||[Mar. 29th, 2009|11:49 pm]
So I've taken to reading The 7 Habits of Highly Effective People. I'm going to admit that when I first picked it up, I felt like a tool. By now, the book feels like a cliche. I've heard so much about it, and while I was curious in the past, I generally dismissed it as a quick-fix tool: "Just do this and you will find happiness and success!" I figured it was someone exploiting the general hopefulness and laziness of people in order to make a buck. |
However, upon reading it, I was rather delighted by what I found. One of the first points made in the book is that quick-fixes don't work and to expect hard work if you want to succeed in anything. That was refreshing, so I continued reading.
Before I ever picked it up, I focused on my goals and dreams and tried to figure out how to bring them about. I decided I wasn't going to be trapped in the same dark hole most of my family and their neighbors reside in. I decided that I could make my own future, that there were always possibilities out there as long as I was determined to find them and take them and, if necessary, make them. However, I've still faltered, and while I've progressed, I'm still not where I want to be.
One of the main points in this book is mindset. Focus on what you can change and realize what you can't change. Realize what your mindset is. That is the big one. That's the first step. Get a good grip on your mindset, discover what your perception actually is. From there, you can realize what's in your control and what isn't and how you can react to these things. Sounds simple, right? Now keep that level of control in mind next time you're in a traffic jam. It would be so easy to get pissed and blame it on the traffic jam. Really, though, isn't your mood in your range of control? You can't control the traffic jam itself, but you can control your reaction to it.
I decided a long time ago that I have control over my life, but I didn't realize how often I say "I can't do this" or "I have to do that." My goal for tomorrow is to go through the day and focus on how often I think that. Today, for example, the same tired old thing happened that pisses me off every single time someone does it. I rant and rave about it, focusing on the person's actions without taking my reaction into regard. True, they acted that way, but do I have to react this way?

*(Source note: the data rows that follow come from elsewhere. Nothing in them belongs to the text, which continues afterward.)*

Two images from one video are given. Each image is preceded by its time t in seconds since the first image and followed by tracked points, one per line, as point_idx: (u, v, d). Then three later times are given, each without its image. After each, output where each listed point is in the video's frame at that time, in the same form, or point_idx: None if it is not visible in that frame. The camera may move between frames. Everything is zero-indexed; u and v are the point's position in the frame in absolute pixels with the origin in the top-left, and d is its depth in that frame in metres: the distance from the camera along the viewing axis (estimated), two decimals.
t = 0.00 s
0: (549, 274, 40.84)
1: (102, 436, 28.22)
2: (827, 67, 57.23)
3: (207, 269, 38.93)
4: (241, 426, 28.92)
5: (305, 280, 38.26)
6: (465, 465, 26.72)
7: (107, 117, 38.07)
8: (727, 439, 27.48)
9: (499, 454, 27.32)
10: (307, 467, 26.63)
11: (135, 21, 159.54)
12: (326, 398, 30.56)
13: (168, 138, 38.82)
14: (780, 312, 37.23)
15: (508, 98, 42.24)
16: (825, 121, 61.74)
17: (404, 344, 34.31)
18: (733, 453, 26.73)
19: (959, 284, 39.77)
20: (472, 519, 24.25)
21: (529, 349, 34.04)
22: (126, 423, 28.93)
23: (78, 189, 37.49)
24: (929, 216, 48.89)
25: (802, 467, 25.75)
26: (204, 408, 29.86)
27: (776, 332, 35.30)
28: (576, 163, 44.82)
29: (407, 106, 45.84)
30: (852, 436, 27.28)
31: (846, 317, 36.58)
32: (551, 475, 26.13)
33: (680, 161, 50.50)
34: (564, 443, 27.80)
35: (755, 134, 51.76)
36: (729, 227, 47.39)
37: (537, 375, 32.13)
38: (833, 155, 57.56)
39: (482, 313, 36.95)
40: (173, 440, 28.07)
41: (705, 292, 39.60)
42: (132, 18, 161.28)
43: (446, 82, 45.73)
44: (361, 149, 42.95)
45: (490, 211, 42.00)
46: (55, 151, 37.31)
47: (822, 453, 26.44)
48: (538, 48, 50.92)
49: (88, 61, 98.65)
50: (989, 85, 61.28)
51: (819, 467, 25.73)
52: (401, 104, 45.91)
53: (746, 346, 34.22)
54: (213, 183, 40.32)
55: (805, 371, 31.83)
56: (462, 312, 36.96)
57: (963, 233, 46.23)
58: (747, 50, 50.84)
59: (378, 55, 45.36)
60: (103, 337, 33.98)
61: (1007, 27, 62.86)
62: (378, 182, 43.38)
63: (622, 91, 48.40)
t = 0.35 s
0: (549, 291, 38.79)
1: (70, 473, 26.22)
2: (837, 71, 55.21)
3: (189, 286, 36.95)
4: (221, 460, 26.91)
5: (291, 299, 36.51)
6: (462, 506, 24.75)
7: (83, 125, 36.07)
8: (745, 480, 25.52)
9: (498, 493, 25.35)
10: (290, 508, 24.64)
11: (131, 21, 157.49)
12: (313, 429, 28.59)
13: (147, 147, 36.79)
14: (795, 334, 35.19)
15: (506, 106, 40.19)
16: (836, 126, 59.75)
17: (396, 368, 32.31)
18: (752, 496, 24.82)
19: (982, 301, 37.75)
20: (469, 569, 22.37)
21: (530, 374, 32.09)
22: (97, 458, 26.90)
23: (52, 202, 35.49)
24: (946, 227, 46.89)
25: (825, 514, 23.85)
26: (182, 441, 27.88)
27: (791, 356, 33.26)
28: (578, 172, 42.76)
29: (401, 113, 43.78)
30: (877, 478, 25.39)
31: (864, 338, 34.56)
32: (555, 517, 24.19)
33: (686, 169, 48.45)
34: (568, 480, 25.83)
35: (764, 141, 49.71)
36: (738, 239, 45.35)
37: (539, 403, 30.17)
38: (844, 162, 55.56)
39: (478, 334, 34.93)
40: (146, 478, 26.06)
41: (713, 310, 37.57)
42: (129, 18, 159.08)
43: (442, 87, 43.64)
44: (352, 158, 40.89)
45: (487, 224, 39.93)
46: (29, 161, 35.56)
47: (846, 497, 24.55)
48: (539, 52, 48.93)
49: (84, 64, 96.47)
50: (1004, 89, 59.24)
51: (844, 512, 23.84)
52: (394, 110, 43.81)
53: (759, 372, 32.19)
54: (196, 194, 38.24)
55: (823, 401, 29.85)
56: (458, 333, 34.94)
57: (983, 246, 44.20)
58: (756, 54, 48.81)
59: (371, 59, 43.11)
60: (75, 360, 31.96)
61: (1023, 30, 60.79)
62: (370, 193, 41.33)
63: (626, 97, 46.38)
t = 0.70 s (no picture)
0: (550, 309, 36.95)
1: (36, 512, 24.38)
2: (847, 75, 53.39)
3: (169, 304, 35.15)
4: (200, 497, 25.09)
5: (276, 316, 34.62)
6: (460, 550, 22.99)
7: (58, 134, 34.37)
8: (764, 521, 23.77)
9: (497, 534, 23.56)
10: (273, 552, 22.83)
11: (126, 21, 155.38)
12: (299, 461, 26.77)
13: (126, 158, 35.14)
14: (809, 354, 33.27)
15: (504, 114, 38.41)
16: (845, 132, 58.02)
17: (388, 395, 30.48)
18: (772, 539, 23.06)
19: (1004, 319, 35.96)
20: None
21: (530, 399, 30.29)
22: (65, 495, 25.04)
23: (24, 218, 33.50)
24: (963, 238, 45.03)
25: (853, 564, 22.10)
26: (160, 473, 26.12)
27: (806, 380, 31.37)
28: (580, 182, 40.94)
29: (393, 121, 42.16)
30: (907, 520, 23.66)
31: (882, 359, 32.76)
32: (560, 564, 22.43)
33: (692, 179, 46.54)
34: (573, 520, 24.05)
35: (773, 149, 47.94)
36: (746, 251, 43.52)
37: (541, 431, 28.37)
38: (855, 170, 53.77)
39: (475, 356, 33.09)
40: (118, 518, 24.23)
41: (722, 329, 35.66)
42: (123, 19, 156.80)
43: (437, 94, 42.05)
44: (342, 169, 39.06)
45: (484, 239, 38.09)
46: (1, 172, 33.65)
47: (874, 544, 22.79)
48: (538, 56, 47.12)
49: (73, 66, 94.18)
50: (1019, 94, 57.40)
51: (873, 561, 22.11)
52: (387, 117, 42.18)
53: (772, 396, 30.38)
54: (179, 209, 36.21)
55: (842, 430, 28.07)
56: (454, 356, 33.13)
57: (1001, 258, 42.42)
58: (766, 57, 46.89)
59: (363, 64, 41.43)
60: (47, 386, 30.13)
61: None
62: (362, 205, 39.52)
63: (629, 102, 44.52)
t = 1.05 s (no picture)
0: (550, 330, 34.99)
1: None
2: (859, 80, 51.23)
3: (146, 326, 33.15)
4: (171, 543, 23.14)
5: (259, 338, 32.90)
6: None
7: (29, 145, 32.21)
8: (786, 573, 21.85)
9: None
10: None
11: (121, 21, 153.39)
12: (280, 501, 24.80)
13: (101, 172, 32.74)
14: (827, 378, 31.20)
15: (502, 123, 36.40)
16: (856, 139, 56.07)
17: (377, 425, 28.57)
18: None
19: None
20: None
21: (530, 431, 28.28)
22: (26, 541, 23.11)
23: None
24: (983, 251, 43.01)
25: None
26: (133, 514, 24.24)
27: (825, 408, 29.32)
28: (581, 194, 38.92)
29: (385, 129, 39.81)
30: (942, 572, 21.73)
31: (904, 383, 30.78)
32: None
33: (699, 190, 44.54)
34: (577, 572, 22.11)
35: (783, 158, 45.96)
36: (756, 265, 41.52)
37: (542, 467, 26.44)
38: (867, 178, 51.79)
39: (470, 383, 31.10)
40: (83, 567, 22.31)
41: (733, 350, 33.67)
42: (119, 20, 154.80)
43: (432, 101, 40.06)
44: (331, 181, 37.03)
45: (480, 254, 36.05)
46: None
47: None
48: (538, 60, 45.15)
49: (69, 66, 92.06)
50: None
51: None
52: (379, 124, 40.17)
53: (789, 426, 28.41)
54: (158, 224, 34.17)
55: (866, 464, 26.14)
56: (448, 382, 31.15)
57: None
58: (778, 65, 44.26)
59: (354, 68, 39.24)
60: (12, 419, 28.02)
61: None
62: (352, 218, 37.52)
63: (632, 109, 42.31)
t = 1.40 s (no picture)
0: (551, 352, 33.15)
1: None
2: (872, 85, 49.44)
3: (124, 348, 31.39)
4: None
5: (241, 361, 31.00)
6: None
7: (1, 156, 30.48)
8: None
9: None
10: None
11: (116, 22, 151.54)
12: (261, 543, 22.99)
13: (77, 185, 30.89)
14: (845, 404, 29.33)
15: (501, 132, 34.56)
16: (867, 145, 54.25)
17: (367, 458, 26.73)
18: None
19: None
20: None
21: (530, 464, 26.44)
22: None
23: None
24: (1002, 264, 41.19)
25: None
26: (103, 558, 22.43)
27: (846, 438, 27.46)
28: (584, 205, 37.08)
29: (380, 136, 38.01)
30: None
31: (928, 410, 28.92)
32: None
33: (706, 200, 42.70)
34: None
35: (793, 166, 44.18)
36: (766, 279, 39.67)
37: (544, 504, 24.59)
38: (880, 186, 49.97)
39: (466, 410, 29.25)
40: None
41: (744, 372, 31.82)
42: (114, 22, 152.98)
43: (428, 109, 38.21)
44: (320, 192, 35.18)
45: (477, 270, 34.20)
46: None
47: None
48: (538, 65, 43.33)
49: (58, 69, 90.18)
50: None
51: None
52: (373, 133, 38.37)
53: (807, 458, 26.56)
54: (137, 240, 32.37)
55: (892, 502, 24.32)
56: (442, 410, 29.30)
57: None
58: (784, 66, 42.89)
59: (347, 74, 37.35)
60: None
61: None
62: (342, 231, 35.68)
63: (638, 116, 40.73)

I'm going to take some time tomorrow, focus on this, and also rewrite my goals. I want to be a professional writer but what steps have I done to do this? What steps have I done to realize my current goals? While some of those goals are currently out of reach, the steps to take them are in my level of control, and by taking those steps, I can eventually achieve those goals. I have control.
Does this mean certain other aspects of my character are going to be pushed aside, such as dark, depressing thoughts and actions? They may not openly further my goals, but my action of doing it and my reaction of understanding it will hopefully give my writing a deeper, more personal depth. While being happy seems like a good goal, it also seems remarkably like a shallow goal.